- [Exercise objective]:
Reproduce the lines of the material exactly, from the first line up to and including the line containing "Industrial Computer Peripherals".
Given data START
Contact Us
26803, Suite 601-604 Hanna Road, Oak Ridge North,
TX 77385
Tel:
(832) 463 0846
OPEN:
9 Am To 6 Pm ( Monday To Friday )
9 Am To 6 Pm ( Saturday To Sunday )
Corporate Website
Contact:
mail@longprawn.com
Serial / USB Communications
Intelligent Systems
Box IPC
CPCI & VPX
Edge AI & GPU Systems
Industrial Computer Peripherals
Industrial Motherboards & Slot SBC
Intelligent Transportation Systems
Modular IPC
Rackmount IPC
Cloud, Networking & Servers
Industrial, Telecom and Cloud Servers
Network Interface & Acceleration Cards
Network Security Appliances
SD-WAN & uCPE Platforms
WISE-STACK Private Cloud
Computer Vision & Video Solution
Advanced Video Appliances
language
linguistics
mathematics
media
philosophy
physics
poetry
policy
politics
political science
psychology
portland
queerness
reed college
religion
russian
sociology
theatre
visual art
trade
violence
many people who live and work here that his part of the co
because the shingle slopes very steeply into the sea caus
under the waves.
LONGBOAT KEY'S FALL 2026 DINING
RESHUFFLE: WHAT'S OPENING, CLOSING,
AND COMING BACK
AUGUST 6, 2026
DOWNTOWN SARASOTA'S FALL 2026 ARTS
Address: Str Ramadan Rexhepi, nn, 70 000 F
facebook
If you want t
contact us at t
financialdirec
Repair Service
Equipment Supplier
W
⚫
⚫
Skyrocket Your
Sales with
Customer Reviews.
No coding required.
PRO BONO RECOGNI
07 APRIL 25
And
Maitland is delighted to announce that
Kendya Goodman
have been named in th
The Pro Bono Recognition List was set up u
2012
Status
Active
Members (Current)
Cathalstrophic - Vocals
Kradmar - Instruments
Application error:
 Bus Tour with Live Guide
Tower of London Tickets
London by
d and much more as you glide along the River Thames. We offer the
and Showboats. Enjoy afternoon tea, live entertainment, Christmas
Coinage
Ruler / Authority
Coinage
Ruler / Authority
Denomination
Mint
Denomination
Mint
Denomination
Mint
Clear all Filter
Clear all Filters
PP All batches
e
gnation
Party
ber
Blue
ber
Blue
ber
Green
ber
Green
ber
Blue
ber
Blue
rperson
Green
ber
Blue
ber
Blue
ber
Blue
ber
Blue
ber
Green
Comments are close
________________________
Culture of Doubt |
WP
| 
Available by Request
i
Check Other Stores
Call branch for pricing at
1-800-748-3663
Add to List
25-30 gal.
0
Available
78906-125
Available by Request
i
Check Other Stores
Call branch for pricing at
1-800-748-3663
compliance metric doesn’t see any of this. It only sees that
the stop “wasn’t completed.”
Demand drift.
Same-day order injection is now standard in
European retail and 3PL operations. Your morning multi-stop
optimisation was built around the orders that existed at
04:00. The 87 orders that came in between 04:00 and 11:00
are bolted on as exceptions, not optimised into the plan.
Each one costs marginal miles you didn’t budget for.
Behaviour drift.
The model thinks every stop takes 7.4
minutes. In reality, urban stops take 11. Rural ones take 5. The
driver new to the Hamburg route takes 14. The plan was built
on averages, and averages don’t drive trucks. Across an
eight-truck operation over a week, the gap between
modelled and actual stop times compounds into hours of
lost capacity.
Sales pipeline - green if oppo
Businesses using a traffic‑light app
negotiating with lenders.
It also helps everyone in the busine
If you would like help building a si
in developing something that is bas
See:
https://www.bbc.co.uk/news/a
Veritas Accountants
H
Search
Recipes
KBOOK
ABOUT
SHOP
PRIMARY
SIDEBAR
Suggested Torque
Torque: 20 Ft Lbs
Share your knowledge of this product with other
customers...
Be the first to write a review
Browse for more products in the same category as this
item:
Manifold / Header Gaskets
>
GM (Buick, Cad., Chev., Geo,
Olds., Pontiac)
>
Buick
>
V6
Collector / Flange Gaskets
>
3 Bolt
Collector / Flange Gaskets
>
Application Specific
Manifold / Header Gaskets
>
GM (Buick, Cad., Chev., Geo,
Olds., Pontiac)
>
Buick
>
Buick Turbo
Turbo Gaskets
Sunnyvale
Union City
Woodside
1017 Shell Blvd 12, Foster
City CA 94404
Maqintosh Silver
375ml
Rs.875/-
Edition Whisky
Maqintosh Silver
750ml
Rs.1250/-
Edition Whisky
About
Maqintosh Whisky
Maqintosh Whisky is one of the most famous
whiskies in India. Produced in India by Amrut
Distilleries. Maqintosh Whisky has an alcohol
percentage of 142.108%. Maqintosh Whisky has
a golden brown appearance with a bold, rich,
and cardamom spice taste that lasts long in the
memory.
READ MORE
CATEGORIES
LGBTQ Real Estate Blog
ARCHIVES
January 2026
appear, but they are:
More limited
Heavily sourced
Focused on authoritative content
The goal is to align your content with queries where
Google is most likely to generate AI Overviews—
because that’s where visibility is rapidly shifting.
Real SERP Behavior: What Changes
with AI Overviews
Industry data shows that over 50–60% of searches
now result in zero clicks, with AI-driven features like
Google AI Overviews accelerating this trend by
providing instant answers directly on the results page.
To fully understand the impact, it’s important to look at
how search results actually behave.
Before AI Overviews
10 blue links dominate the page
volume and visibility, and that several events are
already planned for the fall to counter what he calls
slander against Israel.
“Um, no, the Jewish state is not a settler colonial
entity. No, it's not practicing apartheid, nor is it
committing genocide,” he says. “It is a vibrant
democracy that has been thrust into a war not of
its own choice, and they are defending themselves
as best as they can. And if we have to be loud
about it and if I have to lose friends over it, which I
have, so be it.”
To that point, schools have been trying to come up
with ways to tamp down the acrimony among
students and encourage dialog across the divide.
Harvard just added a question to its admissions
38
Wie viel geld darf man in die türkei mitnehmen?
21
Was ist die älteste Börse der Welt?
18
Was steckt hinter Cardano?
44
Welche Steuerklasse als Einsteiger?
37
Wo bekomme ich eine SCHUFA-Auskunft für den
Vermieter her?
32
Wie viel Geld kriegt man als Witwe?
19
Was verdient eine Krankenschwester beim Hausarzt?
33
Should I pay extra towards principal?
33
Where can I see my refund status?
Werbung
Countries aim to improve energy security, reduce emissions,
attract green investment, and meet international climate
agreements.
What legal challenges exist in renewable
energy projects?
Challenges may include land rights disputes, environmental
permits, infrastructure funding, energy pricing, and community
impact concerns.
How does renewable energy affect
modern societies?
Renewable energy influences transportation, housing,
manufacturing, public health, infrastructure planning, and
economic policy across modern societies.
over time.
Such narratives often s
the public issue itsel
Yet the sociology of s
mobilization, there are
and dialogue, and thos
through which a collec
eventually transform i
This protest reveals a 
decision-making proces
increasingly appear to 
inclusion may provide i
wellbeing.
Given data END
- [Answer box]:
Contact Us
26803, Suite 601-604 Hanna Road, Oak Ridge North,
TX 77385
Tel:
(832) 463 0846
OPEN:
9 Am To 6 Pm ( Monday To Friday )
9 Am To 6 Pm ( Saturday To Sunday )
Corporate Website
Contact:
mail@longprawn.com
Serial / USB Communications
Intelligent Systems
Box IPC
CPCI & VPX
Edge AI & GPU Systems
Industrial Computer Peripherals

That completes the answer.